Vor diesem Hintergrund ist Nord Stream für Russland zwar ein kostspieliges, aber lukratives Geschäft. Es kann als sicher gelten, dass Gazprom bis Ende 2012 die Pipeline auf die geplante Kapazität von 55 Milliarden Kubikmetern hochfahren wird. Bis dahin ist auch der zweite Strang von Nord Stream fertiggestellt, und fast 33 Milliarden Kubikmeter Gas werden aus dem ukrainischen Gastransportsystem in die neue Leitung umgelenkt. Dies entspricht einem Drittel des Transitvolumens, über das der Eigentümer des ukrainischen DTS Ukrtransgas (einer Tochterfirma der nationalen Aktiengesellschaft Naftogas) verfügt. Die Transitzahlungen Gazproms an die Ukraine werden entsprechend sinken.
Der Traum vom Monopol
Seit Langem schon ist Gazprom das ukrainische Pipelinesystem, dessen Kontrolle es gerne selbst innehätte, ein Dorn im Auge, und mit Nord Stream hat seine Verhandlungsposition nun an Stringenz gewonnen. Auch in Kiew hat man begriffen, dass dem Monopolisten für gesicherte Exportrouten kein Mittel zu hoch ist. Im November deutete die Gazpromspitze erstmalig an, dass über den Bau einer dritten Röhre diskutiert werde. Diese würde den Transit über ukrainisches Territorium mit den damit verbundenen Kosten redundant machen.

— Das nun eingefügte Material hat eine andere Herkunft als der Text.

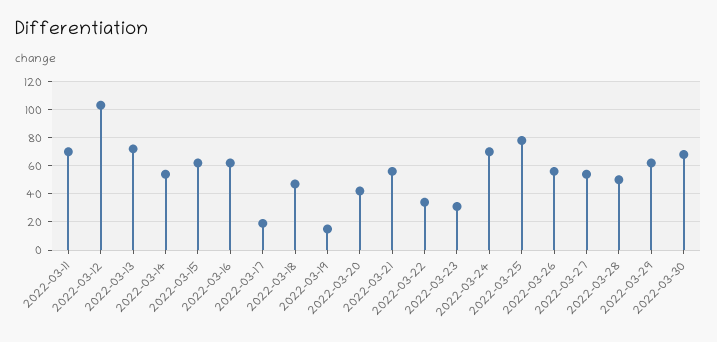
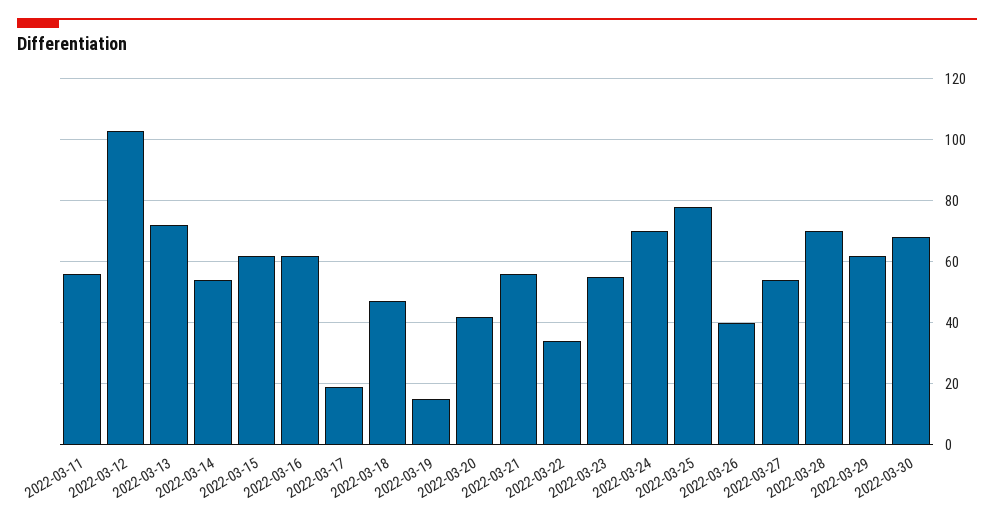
  {
-   "2022-03-11": 70,
+   "2022-03-11": 55,
    "2022-03-12": 105,
    "2022-03-13": 70,
    "2022-03-14": 55,
    "2022-03-15": 60,
    "2022-03-16": 60,
    "2022-03-17": 20,
    "2022-03-18": 45,
    "2022-03-19": 15,
    "2022-03-20": 40,
    "2022-03-21": 55,
    "2022-03-22": 35,
-   "2022-03-23": 30,
+   "2022-03-23": 55,
    "2022-03-24": 70,
    "2022-03-25": 80,
-   "2022-03-26": 55,
+   "2022-03-26": 40,
    "2022-03-27": 55,
-   "2022-03-28": 50,
+   "2022-03-28": 70,
    "2022-03-29": 60,
    "2022-03-30": 70
  }

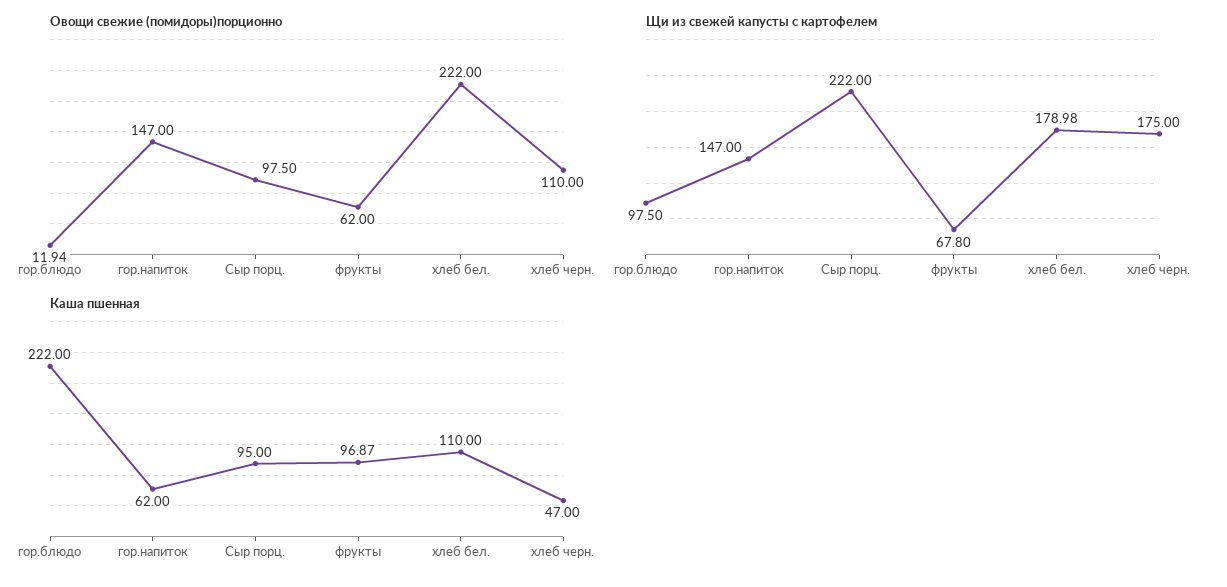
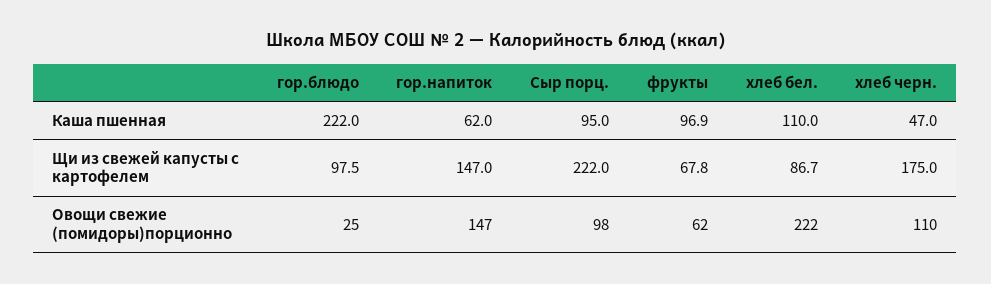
  {
    "Овощи свежие (помидоры)порционно": {
-     "гор.блюдо": 11.94,
+     "гор.блюдо": 25,
      "гор.напиток": 147,
      "Сыр порц.": 97.5,
      "фрукты": 62,
      "хлеб бел.": 222,
      "хлеб черн.": 110
    },
    "Щи из свежей капусты с картофелем": {
      "гор.блюдо": 97.5,
      "гор.напиток": 147,
      "Сыр порц.": 222,
      "фрукты": 67.8,
-     "хлеб бел.": 178.98,
+     "хлеб бел.": 86.7,
      "хлеб черн.": 175
    },
    "Каша пшенная": {
      "гор.блюдо": 222,
      "гор.напиток": 62,
      "Сыр порц.": 95,
      "фрукты": 96.87,
      "хлеб бел.": 110,
      "хлеб черн.": 47
    }
  }

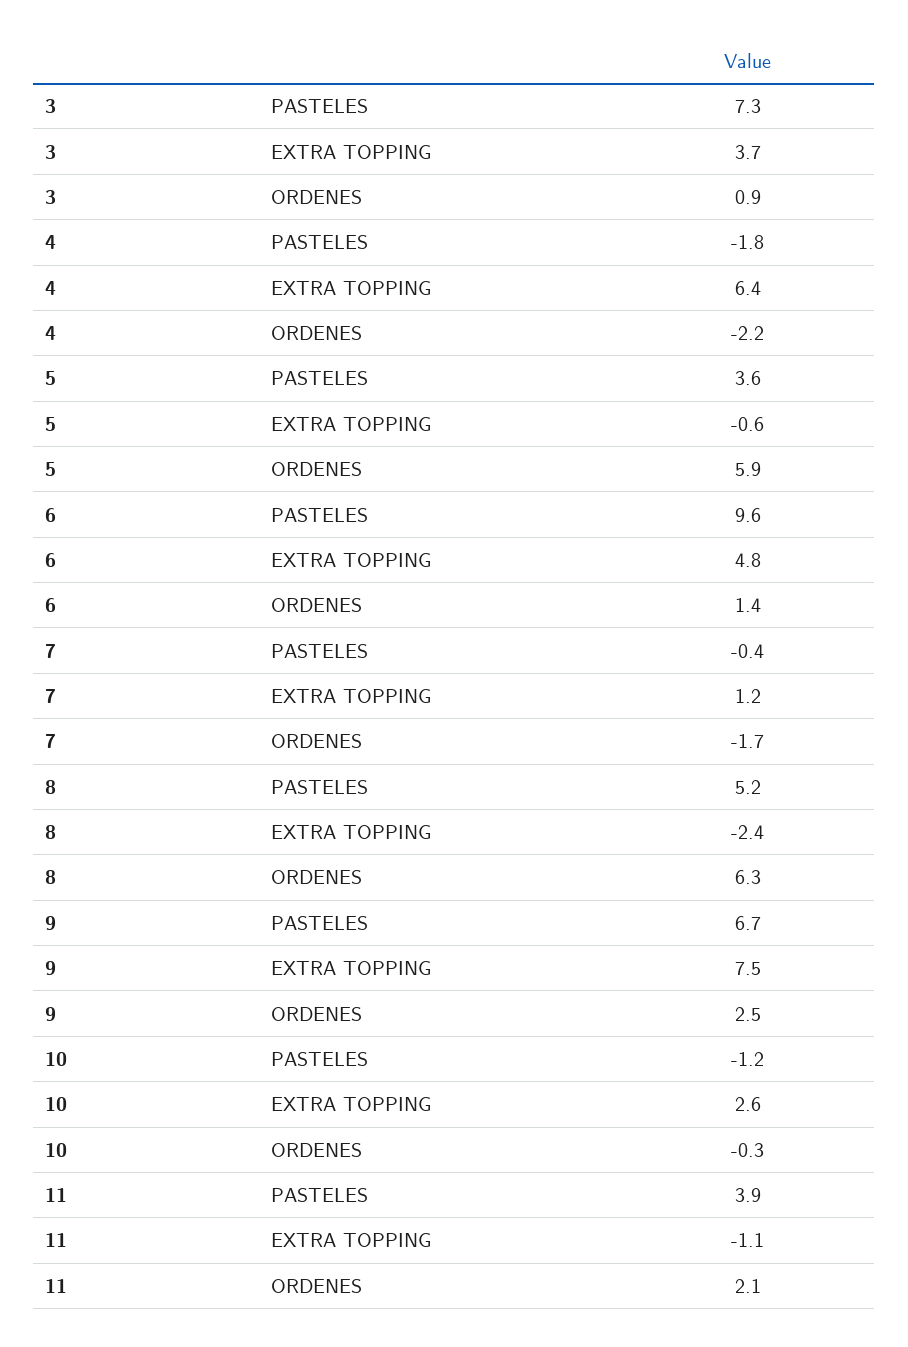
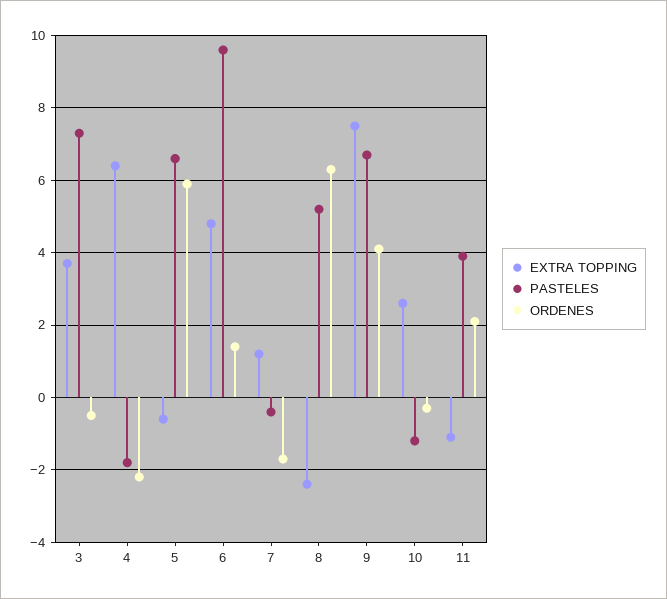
  {
    "PASTELES": {
      "3": 7.3,
      "4": -1.8,
-     "5": 3.6,
+     "5": 6.5,
      "6": 9.6,
      "7": -0.4,
      "8": 5.2,
      "9": 6.7,
      "10": -1.2,
      "11": 3.9
    },
    "EXTRA TOPPING": {
      "3": 3.7,
      "4": 6.4,
      "5": -0.6,
      "6": 4.8,
      "7": 1.2,
      "8": -2.4,
      "9": 7.5,
      "10": 2.6,
      "11": -1.1
    },
    "ORDENES": {
-     "3": 0.9,
+     "3": -0.5,
      "4": -2.2,
      "5": 5.9,
      "6": 1.4,
      "7": -1.7,
      "8": 6.3,
-     "9": 2.5,
+     "9": 4,
      "10": -0.3,
      "11": 2.1
    }
  }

Fände zuvor eine Einigung des russischen Konzerns mit der ukrainischen Regierung über das Gasleitungssystem statt, wären die Lieferengpässe nach Europa ohnehin passé.
„Die Wirtschaftslage Gazproms ist heute weitaus schlechter als vor dem Gaskonflikt 2009“, sagt Michail Kortschemkin vom Analysehaus East European Gas Analysis mit einem kritischen Blick auf den Konzern. „Noch 2008 wirtschaftete er auf Rekordniveau. Das Unternehmen ging mit den Milliarden locker um. Heute sind seine Erträge weit niedriger, die Investitionen hingegen brechen alle Rekorde.“ Deshalb seien neuerliche Lieferengpässe so gut wie ausgeschlossen.
Diversifizierung des Marktes
Entscheidend ist auch, dass sich der europäische Gasmarkt in den letzten drei Jahren stark verändert hat.
Nach dem Gasstreit im Januar 2009 wurde die EU-Verordnung 715/2009 zur Förderung des „grenzüberschreitenden Gashandels“ und zur Erhöhung der „Flexibilität auf dem Erdgasbinnenmarkt“ erlassen. In dem Dokument werden verschiedene Maßnahmen zur Gewährleistung der Energieversorgung durch Gas vorgeschlagen: ein innereuropäisches Leitungsnetz, ausreichende grenzüberschreitende „Gasfernleitungskapazitäten“ und die Eingliederung von Flüssigerdgas (LNG) ins Transportsystem.
Sollte es also durch Gazprom zu weiteren Engpässen kommen, wird Europa mit Lieferunterbrechungen weit besser fertig als noch 2009, dank alternativer Routen und Lieferanten. Hinzu kommt, dass Gazprom schon jetzt Anteile am europäischen Gasmarkt durch die vermehrten LNG-Lieferungen anderer Länder verloren hat.
Folglich ist Europa in diesem und auch in den nächsten Wintern auf einen zeitweiligen Stillstand der Gaslieferungen besser aufgestellt als noch vor drei Jahren, käme es erneut zu Konflikten zwischen Gazprom und der ukrainischen DTS Ukrtransgas. Der Triumph der Vertragspartner bei der Eröffnung der Nord-Stream-Pipeline kann also nicht durch Nachrichten über die frierenden östlichen Regionen der EU getrübt werden.
Natalia Timakowa schreibt für das unabhängige Magazin RusEnergy.